> **Tarefa A**
Responda com base no trecho sobre pentear o cabelo das crianças:
(i) De qual momento de cuidado os meninos são excluídos?
(ii) O que, em geral, não se pergunta às meninas?
(iii) Segundo as meninas entrevistadas, o que é mais importante que o penteado em si?

> **Trecho**
--
Os meninos são, da mesma maneira, excluídos de um momento de cuidado que ocupa um lugar de destaque na rotina institucional: pentear o cabelo. Nas entrevistas com as educadoras, evidencia-se o orgulho com o cuidado com o cabelo das crianças, ou melhor, das meninas. Observando algumas educadoras pentearem as meninas, fica impossível não pensar em uma criança brincando com sua boneca, escolhendo penteados, fazendo trancinhas... (Neves, 2008:158).

A autora destaca que, mesmo em relação às meninas, o sentido dessas experiências precisa ser problematizado, pois, em geral, não se pergunta a elas qual penteado desejam, por exemplo. Embora identifique que essa prática, presente na rotina diária, reveste-se de um significado pessoal para o adulto, um "momento isolado da educadora consigo mesma", por outro lado, elas mostram-se amorosas e cuidadosas. E é dessa experiência amorosa e de cuidado que os meninos não participavam. Entrevistando as meninas que vivenciam essa experiência, a autora identificou que, para elas, "não é o penteado em si que é o mais importante, mas, sim, ser cuidada e tocada pela educadora, havendo uma comunicação corporal em jogo da qual as crianças se apropriam" (Neve, 2008:159). Quanto aos meninos, a autora complementa:

Não estamos falando aqui de necessidades que devem ser atendidas com o cabelo sendo penteado exclusivamente por uma questão de higiene e obrigação. Estamos, assim, no campo do desejo e do envolvimento, do toque corporal e afetivo, do cuidado e da vaidade. Ou seja, o cabelo curto não precisa ser penteado, mas esse fato não constitui um obstáculo para que os meninos não sejam tocados por suas educadoras (Neves, 2008:159).
--
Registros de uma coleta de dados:
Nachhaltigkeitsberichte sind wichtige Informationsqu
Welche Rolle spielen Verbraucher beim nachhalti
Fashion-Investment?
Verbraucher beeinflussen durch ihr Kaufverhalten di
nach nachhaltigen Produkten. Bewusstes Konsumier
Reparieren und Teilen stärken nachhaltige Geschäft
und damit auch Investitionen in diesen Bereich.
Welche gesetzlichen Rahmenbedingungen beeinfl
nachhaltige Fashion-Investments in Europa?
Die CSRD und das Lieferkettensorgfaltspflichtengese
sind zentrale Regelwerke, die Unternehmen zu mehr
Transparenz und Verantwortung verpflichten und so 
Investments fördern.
--
> **Tarefa B**
Nas entradas, do início até a linha que contém "Welche gesetzlichen Rahmenbedingungen beeinfl", inclusive, troque "Verbraucher" por "Konsumenten" e reescreva somente essas linhas, sem nenhuma outra alteração.

> **Resposta do exercício A**
(i) Pentear o cabelo.
(ii) Qual penteado desejam.
(iii) Ser cuidada e tocada pela educadora.

> **Resposta do exercício B**
Nachhaltigkeitsberichte sind wichtige Informationsqu
Welche Rolle spielen Konsumenten beim nachhalti
Fashion-Investment?
Konsumenten beeinflussen durch ihr Kaufverhalten di
nach nachhaltigen Produkten. Bewusstes Konsumier
Reparieren und Teilen stärken nachhaltige Geschäft
und damit auch Investitionen in diesen Bereich.
Welche gesetzlichen Rahmenbedingungen beeinfl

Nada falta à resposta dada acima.